## Texto de origen:
════════

Sin embargo, reconocemos a Kanye West, a Cristiano Ronaldo o a Belén Esteban. Esta es la sociedad en la que vivimos. Respecto a la idea de dejar un legado, nuestra expectativa debe ser la obra y no la propia persona: que, desde el anonimato social, podamos contribuir a mejorar el mundo. A la mayoría de los científicos, médicos y profesores que han aportado cosas importantes a la sociedad no los conocemos.
Al llegar a este punto, siempre me acuerdo de mi padre, que fue maestro y director de un colegio público en Villaverde Bajo, un barrio obrero de Madrid. Gracias a él, se creó la biblioteca –abierta al barrio– y el comedor, y ayudó a muchísimas familias desfavorecidas. Murió a los sesenta y un años, al pie del cañón, como director de otro colegio madrileño. Nunca intentó dejar la huella de su nombre. Se llamaba José Ángel Casado y la placa que grabaron en su recuerdo Hbajo un madroño, en el último colegio en el que trabajó– hoy está rayada y apenas se distingue. No hace tantos años, pero es una sutil y descarnada metáfora de cómo los nombres se borran con el paso del tiempo. Sin embargo, la biblioteca de Villaverde Bajo sigue albergando ilusionados lectores, y sus antiguos alumnos no dejarán de recordarlo.
El legado más valioso es el amor. La bondad, la humildad: valores que, aunque suenen a cliché, no resultan tan habituales. Solo nos acaban recordando quienes nos aman; ya se lo dijo Rafiki a Simba, refiriéndose a Mufasa: «Él vive en ti». El mensaje de El Rey León puede ser acogido no solo por niños, sino también por adultos. Quizá, más por adultos, porque, en general, los adultos hemos perdido a más personas. Y de eso habla El Rey León: de cómo asumir la pérdida, de encontrar el equilibrio tras ella y convertirla en un legado. «Cuando te sientas solo», le dice Mufasa a Simba, mirando las estrellas, «recuerda que ellos estarán ahí para guiarte, y yo también». Simba necesita asumir ese legado para recobrar su perdida identidad: la sabiduría, la bondad y la justicia. Las enseñanzas de Mufasa perviven en su corazón.
En el circuito poético, los autores, a veces, nos obsesionamos con los premios. Como si un premio de poesía nos abriera las puertas del Olimpo. Lo cierto es que te pones a mirar la lista de ganadores a lo largo de los años de un premio supuestamente importante y, de todos ellos, solo reconoces un pequeño porcentaje. El resto permanece en el anonimato. ¿Y qué podemos decir de los artistas de Eurovisión, si apenas conocemos a los del presente año?
Admitámoslo: ninguno vamos a ser García Lorca, John Lennon o Albert Einstein. Por otra parte, a veces me planteo qué sería de mi vida si me hiciera famosa, en el sentido de salir a la calle y que la gente te pida autógrafos. Creo que no podría soportarlo. Porque si ya existen personas que me difaman y me critican «sin ser yo nadie», no me imagino lo que supondría aguantar a miles de criaturas anónimas poniéndote verde por las redes u otras cosas peores. Y, si no, pensemos en Lennon, ya que lo he mencionado anteriormente: muy famoso, sí, pero asesinado a sangre fría por un psicópata que estaba obsesionado con él.
El año pasado me crucé en el cine con Mario Vargas Llosa. Estaba hecho polvo, acompañado por una persona en la que prácticamente se iba apoyando para caminar. El caso es que nadie lo reconoció. O, si lo hicieron, fueron discretos, como yo: nada de autógrafos, de fotos. A mí no me gusta demasiado su obra, pero admito su lugar en la historia de la literatura. Y creo que nadie lo conoció. Por eso, la conclusión es sencilla: no confundamos fama con legado.

════════

## Datos proporcionados:
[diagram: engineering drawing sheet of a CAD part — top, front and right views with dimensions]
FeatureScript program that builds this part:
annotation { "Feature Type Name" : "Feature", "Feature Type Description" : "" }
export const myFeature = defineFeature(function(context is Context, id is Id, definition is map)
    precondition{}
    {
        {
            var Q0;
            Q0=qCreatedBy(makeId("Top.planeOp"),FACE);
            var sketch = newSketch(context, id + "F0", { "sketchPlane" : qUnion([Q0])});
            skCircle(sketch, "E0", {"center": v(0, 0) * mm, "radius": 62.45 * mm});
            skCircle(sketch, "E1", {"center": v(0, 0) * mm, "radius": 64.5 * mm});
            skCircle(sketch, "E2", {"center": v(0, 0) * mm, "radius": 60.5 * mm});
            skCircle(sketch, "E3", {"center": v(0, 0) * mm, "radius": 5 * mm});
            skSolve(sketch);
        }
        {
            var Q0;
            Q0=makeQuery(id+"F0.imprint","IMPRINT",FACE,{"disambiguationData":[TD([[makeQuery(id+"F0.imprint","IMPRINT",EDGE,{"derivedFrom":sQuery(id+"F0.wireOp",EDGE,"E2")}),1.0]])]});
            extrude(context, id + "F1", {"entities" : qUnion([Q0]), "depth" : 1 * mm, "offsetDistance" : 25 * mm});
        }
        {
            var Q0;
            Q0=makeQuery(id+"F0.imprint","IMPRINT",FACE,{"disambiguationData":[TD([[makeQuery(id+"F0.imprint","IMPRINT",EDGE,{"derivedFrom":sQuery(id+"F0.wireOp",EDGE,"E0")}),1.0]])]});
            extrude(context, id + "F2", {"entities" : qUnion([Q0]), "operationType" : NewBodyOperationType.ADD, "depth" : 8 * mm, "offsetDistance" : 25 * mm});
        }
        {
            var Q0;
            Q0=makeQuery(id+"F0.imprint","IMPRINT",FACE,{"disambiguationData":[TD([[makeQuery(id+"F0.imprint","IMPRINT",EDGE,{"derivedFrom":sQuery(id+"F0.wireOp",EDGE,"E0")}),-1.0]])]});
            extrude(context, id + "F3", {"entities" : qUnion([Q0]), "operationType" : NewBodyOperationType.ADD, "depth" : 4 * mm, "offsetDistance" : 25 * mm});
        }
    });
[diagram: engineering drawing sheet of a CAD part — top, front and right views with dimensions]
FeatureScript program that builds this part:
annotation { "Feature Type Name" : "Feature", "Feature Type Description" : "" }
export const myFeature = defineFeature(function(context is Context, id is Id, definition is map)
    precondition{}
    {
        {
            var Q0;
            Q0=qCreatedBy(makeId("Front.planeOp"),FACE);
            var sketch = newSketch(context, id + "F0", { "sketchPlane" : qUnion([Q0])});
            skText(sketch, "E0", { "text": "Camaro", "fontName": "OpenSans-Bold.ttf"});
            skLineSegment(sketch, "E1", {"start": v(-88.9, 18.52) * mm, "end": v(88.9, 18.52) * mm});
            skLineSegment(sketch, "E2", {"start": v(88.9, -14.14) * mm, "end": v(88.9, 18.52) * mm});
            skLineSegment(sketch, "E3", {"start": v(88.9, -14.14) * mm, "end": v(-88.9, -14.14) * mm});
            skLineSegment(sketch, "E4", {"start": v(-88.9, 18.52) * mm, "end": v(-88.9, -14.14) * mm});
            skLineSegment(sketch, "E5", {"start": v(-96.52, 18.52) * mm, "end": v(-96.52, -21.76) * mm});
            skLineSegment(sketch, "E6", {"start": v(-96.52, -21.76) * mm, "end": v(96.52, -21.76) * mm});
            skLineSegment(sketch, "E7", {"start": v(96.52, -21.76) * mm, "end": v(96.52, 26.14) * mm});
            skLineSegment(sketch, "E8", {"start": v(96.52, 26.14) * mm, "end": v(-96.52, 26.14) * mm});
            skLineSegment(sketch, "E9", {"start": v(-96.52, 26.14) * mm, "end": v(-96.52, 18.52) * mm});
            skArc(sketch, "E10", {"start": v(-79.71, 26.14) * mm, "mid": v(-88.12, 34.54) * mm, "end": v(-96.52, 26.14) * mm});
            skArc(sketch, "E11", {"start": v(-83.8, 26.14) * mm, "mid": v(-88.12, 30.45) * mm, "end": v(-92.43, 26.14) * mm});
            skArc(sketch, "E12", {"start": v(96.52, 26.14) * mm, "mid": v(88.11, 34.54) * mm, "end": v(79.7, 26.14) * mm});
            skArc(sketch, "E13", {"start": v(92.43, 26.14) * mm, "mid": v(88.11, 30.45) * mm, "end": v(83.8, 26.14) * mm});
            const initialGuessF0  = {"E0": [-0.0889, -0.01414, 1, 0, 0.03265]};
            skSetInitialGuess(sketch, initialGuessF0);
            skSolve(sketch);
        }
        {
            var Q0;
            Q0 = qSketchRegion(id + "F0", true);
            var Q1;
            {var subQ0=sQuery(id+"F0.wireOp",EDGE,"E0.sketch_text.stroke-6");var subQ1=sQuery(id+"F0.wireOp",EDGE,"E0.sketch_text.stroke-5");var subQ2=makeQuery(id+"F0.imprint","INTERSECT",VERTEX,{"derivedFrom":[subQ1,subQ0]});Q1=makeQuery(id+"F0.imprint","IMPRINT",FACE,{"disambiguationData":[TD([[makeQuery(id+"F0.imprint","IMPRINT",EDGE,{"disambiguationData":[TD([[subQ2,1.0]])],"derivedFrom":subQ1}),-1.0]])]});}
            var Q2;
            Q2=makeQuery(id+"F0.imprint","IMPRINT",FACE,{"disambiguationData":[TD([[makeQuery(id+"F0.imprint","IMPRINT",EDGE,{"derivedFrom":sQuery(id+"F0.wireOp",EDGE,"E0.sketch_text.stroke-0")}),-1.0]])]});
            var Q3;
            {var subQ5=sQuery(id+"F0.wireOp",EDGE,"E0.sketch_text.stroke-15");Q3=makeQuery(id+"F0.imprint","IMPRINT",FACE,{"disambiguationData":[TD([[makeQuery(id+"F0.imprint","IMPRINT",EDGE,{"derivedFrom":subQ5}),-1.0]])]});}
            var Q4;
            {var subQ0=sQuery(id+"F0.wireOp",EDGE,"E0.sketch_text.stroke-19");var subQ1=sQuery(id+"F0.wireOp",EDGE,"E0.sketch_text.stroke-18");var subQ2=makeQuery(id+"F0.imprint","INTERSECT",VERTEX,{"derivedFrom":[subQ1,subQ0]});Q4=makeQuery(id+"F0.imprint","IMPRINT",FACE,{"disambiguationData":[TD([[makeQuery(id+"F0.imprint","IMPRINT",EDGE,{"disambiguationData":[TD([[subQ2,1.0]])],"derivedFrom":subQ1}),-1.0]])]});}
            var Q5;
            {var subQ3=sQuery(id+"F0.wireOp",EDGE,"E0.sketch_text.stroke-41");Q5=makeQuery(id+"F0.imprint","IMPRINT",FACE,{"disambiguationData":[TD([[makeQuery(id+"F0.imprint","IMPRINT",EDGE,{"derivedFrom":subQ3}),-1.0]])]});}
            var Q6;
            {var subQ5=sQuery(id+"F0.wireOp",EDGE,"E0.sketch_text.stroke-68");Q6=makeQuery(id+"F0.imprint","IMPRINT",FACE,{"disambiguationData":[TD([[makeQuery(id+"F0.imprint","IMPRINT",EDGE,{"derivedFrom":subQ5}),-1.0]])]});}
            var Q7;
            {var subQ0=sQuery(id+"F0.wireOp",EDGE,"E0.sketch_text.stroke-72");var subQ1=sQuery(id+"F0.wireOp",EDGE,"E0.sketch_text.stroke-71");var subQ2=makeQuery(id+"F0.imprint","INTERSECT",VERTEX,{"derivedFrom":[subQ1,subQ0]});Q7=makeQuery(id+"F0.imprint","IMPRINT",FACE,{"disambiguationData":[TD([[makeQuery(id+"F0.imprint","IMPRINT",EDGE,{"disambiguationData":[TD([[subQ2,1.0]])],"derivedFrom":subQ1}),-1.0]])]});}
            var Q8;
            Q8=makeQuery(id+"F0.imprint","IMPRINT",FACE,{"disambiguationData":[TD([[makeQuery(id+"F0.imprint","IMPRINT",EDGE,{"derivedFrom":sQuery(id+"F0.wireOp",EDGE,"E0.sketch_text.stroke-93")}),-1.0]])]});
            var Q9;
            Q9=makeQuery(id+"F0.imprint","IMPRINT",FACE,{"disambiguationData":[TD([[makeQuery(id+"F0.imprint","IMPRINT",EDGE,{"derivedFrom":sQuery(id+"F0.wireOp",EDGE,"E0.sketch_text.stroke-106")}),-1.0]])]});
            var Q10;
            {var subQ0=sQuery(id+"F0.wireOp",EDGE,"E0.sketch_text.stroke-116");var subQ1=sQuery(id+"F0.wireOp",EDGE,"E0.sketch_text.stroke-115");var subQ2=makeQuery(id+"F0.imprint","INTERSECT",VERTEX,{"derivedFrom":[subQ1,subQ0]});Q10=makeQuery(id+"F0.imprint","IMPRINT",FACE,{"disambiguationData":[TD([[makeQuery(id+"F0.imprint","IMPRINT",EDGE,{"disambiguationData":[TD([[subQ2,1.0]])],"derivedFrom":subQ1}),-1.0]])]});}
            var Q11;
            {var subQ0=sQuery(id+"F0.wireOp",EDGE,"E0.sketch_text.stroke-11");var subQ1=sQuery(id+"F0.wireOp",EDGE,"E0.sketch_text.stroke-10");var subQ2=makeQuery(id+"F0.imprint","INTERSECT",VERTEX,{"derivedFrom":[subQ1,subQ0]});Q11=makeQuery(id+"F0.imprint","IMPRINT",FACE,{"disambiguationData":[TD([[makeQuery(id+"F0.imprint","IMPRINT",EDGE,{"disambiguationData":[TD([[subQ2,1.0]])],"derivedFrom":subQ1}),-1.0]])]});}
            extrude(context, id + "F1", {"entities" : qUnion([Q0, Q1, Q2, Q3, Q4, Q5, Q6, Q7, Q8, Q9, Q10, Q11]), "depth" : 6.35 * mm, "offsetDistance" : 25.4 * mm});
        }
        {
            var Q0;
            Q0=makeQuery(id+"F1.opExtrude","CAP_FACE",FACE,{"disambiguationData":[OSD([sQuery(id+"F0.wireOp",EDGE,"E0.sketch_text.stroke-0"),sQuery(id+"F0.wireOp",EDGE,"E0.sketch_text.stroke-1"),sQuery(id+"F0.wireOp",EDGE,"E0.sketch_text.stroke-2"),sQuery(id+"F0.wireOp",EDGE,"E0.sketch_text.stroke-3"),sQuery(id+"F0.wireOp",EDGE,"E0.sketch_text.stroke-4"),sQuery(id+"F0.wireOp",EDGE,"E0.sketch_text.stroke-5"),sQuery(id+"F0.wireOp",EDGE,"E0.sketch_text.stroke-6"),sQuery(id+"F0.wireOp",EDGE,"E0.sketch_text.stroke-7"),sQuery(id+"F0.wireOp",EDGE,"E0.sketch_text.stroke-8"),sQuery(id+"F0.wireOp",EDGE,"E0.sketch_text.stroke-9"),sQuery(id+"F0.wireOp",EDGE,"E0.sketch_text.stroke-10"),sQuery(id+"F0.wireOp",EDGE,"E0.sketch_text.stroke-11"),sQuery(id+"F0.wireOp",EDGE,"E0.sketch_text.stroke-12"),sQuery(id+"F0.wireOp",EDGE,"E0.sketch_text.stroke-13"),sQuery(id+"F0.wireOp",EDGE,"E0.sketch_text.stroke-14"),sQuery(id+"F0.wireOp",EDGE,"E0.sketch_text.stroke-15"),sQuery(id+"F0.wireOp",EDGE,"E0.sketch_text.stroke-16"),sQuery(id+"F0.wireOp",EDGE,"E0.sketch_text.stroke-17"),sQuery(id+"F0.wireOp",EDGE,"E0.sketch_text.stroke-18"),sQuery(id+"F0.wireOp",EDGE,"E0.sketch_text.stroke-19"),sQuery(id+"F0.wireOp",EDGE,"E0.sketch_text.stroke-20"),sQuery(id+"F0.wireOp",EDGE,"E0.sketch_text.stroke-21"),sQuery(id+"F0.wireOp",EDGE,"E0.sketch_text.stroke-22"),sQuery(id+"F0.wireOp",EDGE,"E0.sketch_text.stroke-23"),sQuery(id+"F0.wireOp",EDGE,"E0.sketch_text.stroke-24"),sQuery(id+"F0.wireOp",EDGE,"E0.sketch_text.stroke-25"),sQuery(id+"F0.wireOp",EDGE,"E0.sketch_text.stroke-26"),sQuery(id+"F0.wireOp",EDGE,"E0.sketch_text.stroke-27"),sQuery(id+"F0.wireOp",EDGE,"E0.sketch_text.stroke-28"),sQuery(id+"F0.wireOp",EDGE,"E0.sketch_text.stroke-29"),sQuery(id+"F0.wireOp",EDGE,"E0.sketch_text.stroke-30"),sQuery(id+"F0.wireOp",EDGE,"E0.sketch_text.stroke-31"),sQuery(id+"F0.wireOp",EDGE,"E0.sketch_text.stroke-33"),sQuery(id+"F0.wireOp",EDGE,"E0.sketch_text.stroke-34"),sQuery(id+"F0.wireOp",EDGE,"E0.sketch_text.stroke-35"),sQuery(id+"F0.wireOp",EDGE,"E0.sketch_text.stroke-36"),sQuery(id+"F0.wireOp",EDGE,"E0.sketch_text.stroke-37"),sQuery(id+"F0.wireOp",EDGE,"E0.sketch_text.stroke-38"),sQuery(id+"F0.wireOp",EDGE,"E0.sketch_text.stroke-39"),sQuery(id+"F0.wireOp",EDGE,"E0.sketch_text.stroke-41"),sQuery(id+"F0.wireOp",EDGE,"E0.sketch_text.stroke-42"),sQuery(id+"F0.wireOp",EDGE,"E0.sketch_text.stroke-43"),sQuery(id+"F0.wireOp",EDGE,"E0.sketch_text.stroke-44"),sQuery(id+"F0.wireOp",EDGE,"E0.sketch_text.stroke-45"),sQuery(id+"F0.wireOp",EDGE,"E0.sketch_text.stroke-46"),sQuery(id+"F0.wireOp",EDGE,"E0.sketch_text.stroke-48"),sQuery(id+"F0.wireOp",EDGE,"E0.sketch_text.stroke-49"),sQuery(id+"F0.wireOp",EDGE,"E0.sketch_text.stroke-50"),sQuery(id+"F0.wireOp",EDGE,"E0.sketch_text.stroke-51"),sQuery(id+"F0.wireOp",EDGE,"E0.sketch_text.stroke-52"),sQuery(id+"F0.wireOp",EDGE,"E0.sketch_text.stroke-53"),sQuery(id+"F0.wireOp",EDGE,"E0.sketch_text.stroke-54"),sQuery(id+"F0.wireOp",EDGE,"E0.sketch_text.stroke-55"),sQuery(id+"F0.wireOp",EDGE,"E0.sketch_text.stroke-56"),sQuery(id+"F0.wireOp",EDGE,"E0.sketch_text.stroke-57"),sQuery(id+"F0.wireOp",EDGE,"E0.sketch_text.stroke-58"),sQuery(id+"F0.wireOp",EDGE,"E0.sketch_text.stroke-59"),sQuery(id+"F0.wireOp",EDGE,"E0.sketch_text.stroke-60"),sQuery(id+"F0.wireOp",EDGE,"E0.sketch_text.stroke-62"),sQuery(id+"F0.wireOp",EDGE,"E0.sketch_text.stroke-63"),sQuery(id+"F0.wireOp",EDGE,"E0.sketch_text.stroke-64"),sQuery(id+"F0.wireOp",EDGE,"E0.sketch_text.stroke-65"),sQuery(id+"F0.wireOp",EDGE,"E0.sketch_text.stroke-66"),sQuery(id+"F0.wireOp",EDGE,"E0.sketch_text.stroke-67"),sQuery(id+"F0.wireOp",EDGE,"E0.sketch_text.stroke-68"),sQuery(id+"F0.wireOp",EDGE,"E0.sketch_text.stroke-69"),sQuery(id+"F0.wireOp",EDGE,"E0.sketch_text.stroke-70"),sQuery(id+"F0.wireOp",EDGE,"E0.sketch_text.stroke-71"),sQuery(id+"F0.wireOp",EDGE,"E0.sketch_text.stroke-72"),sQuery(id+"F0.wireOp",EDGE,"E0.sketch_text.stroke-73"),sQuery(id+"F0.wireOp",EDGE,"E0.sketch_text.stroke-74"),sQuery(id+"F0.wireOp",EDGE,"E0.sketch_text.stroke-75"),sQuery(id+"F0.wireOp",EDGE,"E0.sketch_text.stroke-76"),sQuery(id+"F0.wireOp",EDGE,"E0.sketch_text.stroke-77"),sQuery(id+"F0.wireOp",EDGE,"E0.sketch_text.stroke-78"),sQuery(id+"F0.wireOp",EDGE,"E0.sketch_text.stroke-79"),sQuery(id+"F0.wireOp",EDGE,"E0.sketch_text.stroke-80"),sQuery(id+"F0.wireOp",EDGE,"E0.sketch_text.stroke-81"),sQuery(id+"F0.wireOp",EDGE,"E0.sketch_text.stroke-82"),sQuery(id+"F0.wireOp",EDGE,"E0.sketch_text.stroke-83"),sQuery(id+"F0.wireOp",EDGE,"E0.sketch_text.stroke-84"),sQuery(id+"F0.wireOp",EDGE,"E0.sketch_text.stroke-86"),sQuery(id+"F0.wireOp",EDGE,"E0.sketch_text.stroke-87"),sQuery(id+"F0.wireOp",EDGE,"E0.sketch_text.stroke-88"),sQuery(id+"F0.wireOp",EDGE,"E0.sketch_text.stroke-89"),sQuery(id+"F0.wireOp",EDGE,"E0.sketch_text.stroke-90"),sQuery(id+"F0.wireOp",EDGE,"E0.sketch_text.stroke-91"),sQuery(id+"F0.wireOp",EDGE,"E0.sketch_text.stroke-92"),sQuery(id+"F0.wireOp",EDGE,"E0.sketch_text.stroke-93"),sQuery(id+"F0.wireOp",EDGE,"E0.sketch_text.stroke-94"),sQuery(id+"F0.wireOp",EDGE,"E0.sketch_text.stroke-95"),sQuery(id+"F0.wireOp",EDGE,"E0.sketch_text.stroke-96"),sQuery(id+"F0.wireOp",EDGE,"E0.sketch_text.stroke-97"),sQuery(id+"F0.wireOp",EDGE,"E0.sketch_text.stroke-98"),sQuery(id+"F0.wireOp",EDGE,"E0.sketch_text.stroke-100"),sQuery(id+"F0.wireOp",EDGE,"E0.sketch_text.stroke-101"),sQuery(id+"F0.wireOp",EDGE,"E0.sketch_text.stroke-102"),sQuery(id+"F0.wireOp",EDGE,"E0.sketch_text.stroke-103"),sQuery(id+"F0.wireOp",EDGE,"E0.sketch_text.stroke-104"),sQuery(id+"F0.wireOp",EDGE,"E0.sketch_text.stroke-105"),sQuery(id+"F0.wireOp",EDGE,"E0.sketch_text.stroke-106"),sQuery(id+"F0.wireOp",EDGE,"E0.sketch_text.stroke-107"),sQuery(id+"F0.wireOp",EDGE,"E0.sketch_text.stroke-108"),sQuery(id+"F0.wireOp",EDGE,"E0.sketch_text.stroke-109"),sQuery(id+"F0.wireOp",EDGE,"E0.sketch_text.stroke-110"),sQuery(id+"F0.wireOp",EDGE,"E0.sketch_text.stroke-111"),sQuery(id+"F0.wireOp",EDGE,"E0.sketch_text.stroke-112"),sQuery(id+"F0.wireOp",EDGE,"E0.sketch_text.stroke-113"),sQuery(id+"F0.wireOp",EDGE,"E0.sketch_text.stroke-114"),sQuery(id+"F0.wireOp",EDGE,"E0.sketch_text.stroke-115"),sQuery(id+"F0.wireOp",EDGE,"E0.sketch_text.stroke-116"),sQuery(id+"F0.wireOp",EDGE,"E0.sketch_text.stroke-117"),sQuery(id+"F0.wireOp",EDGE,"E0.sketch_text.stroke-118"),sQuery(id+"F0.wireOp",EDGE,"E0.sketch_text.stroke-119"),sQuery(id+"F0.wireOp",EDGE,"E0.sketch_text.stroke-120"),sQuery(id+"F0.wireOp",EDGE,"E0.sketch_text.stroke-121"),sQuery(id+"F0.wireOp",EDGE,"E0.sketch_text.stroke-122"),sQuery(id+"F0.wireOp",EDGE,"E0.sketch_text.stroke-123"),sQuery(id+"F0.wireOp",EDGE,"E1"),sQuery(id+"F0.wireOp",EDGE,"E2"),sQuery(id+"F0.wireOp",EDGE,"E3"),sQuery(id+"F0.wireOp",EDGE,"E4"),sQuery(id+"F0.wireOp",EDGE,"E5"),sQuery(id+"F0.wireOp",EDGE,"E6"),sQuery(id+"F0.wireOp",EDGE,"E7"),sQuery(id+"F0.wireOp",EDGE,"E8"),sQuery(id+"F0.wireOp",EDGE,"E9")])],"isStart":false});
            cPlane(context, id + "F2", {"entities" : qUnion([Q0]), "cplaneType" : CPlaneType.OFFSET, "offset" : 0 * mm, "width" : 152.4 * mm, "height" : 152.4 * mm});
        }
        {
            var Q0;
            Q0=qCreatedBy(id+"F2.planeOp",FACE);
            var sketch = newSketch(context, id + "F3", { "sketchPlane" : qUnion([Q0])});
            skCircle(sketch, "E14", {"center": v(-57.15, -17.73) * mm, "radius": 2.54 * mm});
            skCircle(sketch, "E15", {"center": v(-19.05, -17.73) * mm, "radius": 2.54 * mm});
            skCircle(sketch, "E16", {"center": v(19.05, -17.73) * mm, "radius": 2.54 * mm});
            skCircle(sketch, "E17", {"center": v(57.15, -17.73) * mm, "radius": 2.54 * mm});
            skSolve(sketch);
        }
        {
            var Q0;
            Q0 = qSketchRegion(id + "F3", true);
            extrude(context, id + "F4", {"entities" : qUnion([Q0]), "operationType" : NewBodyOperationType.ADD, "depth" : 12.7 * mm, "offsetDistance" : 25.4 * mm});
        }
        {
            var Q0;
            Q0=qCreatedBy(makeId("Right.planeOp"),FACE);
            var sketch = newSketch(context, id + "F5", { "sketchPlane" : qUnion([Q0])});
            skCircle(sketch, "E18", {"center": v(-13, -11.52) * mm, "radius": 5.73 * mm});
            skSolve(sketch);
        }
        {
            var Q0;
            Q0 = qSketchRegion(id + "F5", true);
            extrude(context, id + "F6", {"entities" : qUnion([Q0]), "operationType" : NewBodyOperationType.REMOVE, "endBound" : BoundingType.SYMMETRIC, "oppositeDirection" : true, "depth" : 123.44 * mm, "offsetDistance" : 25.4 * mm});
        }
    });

════════

## Consigna A:
Según el texto sobre el legado, ¿a qué edad murió José Ángel Casado?
## Consigna B:
Transcribe del texto sobre el legado todo lo que va desde "Sin embargo, reconocemos" hasta "no los conocemos.", ambos incluidos.

## Resultado A:
A los sesenta y un años.

## Resultado B:
Sin embargo, reconocemos a Kanye West, a Cristiano Ronaldo o a Belén Esteban. Esta es la sociedad en la que vivimos. Respecto a la idea de dejar un legado, nuestra expectativa debe ser la obra y no la propia persona: que, desde el anonimato social, podamos contribuir a mejorar el mundo. A la mayoría de los científicos, médicos y profesores que han aportado cosas importantes a la sociedad no los conocemos.